Think long-term

Outstanding investors train themselves to think long-term. I learned this lesson the hard way early in my career.

When I was fresh out of business school, I worked as a bond trader for a primary dealer.  My job was to watch the bond market minute-by-minute and to try to make money by outguessing it. Looking back on it, I don't know what the head trader was thinking. There I was, my first job out of school, with no experience or training, and he hands me several million dollars to play with! It was like handing a loaded gun to a child. I was scared to death.

The way I dealt with the pressure was to watch the market and my trading positions like a hawk. At any minute during the day, I could tell you my gain or loss. I was like the guy on TV who bends spoons with his mind, except I was trying to bend the market to my will. I just stared at the screens. It didn't work and I was a nervous wreck.

My trading experience came to mind yesterday when I met with someone who was looking for help getting his portfolio back on track. As we spoke he showed me a spreadsheet and described how he tracks the value of his portfolio on a daily basis (and sometimes even more frequently.)

I asked him, "Why do you do that?"

He said, "Because I want to be in control."

"Is it working for you?"

"Not really. That's why I need some help."

That's when I introduced him to a basic aspect of what is known as prospect theory.

Prospect theory attempts to describe how people make decisions under conditions of risk. The theory was developed by Daniel Kahneman, a professor of psychology at Princeton University, and Amos Tversky, a mathematical psychologist at Stanford.  Though Tversky died in 1996 at age 59, their work resulted in Kahneman receiving the Nobel Prize in economics in 2002.

Prospect theory recognizes that people are loss averse, meaning people suffer more psychological pain for a given loss than they reap in psychological benefit for an equivalent gain. In fact, some psychologists estimate that the pain from loss is 2.0 to 2.5 times the pleasure derived from an equivalent gain.

If this is truly the case, then what happens to an investor--even a very talented and successful investor--when she slips into the habit of watching the market too closely. For this example, I am indebted to Nassim Taleb in his book Fooled by Randomness. (Click here for a review of Fooled by Randomness.)

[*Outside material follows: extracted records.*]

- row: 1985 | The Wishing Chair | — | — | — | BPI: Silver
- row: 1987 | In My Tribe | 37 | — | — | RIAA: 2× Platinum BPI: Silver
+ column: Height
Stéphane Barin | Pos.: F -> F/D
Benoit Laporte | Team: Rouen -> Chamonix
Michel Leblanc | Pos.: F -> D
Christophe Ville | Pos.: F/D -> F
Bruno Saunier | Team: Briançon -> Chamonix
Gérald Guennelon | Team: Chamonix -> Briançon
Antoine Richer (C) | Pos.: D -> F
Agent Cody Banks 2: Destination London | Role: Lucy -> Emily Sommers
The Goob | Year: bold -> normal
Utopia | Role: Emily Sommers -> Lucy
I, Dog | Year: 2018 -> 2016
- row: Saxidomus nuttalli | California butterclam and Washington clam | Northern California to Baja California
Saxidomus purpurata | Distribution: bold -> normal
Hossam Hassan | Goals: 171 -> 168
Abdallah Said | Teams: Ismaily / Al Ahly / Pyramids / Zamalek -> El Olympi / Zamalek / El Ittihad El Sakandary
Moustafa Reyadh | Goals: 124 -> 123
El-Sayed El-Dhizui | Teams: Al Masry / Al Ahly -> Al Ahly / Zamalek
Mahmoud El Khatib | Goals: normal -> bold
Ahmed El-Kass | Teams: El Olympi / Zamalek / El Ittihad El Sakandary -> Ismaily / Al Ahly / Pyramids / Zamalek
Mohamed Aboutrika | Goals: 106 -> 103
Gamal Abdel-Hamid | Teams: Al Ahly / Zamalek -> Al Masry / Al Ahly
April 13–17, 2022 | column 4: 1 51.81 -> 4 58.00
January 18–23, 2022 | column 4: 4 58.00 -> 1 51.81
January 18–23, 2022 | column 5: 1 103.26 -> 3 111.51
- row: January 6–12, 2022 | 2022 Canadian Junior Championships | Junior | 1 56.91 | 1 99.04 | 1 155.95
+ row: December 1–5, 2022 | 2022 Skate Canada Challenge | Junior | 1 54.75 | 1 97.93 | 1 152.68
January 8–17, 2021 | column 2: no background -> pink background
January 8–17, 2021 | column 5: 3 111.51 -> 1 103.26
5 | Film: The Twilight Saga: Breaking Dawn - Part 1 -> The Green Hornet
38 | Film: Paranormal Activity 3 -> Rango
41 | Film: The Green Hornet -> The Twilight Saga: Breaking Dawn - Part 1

Consider a hypothetical retired dentist who sets up a trading station in her attic. The dentist is a talented trader. Based on what we know about her, we expect that she will earn an annual return of 15% with a standard deviation of 10% per year. Armed with these statistics and our knowledge of the properties of normal distributions, we estimate that this dentist has a 93% probability of a positive return in any given year. Clearly this is an exceptionally talented trader.

However, when this 93% probability is broken down into narrower time intervals, the probability of success in each interval diminishes dramatically. For example, during any one month interval, this trader has only a 67% probability of success; on any given day, she has a 54% probability of success; and in any given minute, she has less than a 51% chance of success. Let me repeat this point for emphasis: Even an outstanding trader has only a 50/50 chance of winning over any given minute!

Do you see where this is leading? If the psychological pain for losing is greater than the pleasure for winning (as prospect theory postulates), then even the very best investors are going to feel emotionally whipped if they judge their success or failure by the short-term gyrations in their portfolios.  You simply cannot allow yourself to get caught up in short term market movements and maintain your mental acuity. When I was trading bonds and watching the markets minute by minute, I was setting myself up for failure. There is no way I could have won that game and you can't either. If you want to become a better investor, you must train yourself to think long-term.